* TEXT EXCERPT *
The 2010s were the wind and solar decade. We observed stunning declines in the cost of both, although total deployment of wind and solar remains small—in 2019, wind and solar represented less than 9 percent of utility-scale electricity generation in the US. In the 2020s, cost declines will likely stall—wind and solar are already pretty cheap, so the declines of the past decade are not reproducible. Deployment, on the other hand, will accelerate.

Mass deployment of wind and solar will bring challenges. These sources are highly intermittent. When the wind suddenly stops blowing—which happens—we need a way to quickly make up the deficit. Each of the three electricity grids in the continental US—east, west, and Texas—has to remain in supply-demand balance every second of every day. We can use grid storage to smooth out some of the bumps, but storage remains expensive. To reach a grid powered entirely by today’s renewables, we would need storage at a price of $20 per kWh (with caveats).

That storage doesn’t all have to come from batteries, but let’s talk about batteries for a bit. Using Tesla’s grid-scale Powerpack as data, a 232 kWh battery today costs $125,793. That is a price of over $542/kWh. Through innovation, that pricetag will come down over the course of this decade, but improvements on the supply side could easily get swamped by increases in demand. After all, this decade will also include a huge shift toward electric vehicles, which I will discuss below. When demand outpaces supply, prices tend to stay high, even when there is impressive innovation.

With increased deployment of intermittent power generation, increased total demand for electricity due to electric vehicles, a high cost of grid storage, inadequate electricity transmission (have I mentioned that we often neglect to build in this country?), and strong political support for decommissioning fossil fuel plants, the 2020s may be a time of electric grid instability. This could be tempered to some extent by using car batteries as grid resources and through (politically unpopular) variable electricity prices.

JC note: this article is much more bullish on solar and particularly wind than I am.  The article neglects the challenges of scaling up in terms of land use, resource availability, and seems to accept some level of grid instability.

Ultimately, we need scalable zero-carbon baseload energy, which means nuclear or geothermal. The problem with nuclear is the high cost. If you look at NuScale’s small modular reactor technology, they are targeting 6.5¢/kWh. That is baseload power, so not directly comparable to wind and solar’s intermittent generation costs, but even so, it isn’t the most competitive in today’s market. Furthermore, NuScale’s flagship project was just delayed three years and is now not scheduled to come online until 2030.

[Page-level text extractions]
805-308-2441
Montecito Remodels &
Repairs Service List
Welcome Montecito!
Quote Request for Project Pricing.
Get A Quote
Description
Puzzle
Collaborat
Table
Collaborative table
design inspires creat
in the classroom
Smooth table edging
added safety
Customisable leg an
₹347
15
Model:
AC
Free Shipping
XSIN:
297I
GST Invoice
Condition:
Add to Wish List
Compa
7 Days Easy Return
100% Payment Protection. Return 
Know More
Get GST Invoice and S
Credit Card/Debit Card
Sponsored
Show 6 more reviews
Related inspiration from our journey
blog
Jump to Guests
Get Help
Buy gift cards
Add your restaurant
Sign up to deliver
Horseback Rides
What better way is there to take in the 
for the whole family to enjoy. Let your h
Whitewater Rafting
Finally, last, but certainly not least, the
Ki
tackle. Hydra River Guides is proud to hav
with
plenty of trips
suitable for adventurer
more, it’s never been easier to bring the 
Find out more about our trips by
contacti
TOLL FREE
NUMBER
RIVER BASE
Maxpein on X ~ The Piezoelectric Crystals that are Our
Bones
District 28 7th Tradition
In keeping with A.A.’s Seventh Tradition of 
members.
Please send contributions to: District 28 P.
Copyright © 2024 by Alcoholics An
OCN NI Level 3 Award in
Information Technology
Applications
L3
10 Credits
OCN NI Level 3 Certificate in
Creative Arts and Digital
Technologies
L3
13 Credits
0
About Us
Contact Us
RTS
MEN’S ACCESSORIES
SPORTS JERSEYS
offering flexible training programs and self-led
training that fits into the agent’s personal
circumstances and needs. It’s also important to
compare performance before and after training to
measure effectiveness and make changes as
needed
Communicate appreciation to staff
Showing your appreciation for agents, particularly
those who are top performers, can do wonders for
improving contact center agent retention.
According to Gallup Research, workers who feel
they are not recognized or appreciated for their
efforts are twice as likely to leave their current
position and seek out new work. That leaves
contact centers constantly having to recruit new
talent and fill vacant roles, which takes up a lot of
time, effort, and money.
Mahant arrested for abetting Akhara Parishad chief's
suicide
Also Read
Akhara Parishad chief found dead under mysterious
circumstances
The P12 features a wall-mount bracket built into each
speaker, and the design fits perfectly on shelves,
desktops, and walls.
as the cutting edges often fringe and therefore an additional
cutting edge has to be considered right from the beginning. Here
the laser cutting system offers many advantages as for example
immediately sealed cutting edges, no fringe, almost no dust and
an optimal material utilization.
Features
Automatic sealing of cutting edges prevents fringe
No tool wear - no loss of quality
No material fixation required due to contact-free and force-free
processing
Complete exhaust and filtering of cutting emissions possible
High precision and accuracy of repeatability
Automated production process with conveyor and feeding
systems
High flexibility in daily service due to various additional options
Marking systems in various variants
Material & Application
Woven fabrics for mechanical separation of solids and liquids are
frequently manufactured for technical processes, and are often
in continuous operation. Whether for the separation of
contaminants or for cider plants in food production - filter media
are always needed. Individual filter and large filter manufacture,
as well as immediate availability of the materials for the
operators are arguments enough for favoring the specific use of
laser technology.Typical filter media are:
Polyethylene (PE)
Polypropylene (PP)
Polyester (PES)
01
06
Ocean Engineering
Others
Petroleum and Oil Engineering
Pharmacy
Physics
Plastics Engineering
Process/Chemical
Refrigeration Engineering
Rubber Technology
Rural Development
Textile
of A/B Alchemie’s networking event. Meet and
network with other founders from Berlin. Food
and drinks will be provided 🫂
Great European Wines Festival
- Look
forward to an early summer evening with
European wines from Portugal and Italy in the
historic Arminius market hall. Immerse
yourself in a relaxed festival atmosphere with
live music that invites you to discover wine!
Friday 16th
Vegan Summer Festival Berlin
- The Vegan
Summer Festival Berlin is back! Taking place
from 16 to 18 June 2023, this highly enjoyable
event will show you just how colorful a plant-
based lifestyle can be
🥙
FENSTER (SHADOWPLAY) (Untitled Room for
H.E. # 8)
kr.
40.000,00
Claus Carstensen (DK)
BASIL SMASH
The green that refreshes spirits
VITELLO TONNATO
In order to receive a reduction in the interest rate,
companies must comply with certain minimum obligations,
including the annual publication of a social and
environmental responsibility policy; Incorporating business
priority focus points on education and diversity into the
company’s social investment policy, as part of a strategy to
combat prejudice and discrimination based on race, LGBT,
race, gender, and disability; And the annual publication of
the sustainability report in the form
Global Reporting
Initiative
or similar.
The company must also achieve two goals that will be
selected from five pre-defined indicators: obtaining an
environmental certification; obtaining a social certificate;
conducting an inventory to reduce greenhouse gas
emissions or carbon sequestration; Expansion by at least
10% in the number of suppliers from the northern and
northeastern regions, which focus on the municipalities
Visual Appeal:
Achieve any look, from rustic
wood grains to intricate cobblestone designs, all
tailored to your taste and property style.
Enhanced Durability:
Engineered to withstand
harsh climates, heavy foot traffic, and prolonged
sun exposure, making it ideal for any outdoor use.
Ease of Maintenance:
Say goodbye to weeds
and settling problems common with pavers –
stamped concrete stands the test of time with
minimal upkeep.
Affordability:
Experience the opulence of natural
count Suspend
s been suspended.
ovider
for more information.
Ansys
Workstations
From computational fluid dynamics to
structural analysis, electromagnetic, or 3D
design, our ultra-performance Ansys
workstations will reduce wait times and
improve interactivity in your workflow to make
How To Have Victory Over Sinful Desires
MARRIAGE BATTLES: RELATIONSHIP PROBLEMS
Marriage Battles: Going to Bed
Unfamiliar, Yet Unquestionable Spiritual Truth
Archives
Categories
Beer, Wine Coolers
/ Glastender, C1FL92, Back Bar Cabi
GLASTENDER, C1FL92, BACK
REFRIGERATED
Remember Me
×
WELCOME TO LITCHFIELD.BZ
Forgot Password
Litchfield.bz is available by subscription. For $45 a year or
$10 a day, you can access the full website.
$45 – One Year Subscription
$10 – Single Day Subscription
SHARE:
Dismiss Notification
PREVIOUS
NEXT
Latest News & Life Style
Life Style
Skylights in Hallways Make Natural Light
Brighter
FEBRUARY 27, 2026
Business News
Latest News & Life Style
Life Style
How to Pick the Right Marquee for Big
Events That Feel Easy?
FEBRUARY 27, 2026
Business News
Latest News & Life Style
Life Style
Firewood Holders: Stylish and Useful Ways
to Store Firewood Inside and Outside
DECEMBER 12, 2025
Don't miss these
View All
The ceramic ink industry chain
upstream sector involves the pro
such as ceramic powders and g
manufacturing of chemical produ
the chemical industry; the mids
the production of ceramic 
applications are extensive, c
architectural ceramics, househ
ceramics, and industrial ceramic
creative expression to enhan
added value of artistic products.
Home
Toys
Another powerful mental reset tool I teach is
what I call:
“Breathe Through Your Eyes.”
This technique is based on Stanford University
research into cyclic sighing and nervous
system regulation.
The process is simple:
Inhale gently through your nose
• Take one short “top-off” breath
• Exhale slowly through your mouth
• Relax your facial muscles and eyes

* APPLY WHAT YOU READ *
(1) List the factors that the passage on energy in the 2020s gives for why the decade may be a time of electric grid instability.
(2) Answer these questions from the passage on energy in the 2020s:
(a) What share of US utility-scale electricity generation did wind and solar represent in 2019?
(b) At what price would storage be needed to reach a grid powered entirely by today's renewables?
(c) What cost is NuScale's small modular reactor technology targeting?
(3) Echo the part of the passage on energy in the 2020s that opens with the words containing "JC note: this" and closes with "of grid instability.".

* ANSWER SECTION *
(1)
- Increased deployment of intermittent power generation
- Increased total demand for electricity due to electric vehicles
- A high cost of grid storage
- Inadequate electricity transmission
- Strong political support for decommissioning fossil fuel plants

(2)
(a) Less than 9 percent.
(b) $20 per kWh, with caveats.
(c) 6.5¢/kWh.

(3)
JC note: this article is much more bullish on solar and particularly wind than I am.  The article neglects the challenges of scaling up in terms of land use, resource availability, and seems to accept some level of grid instability.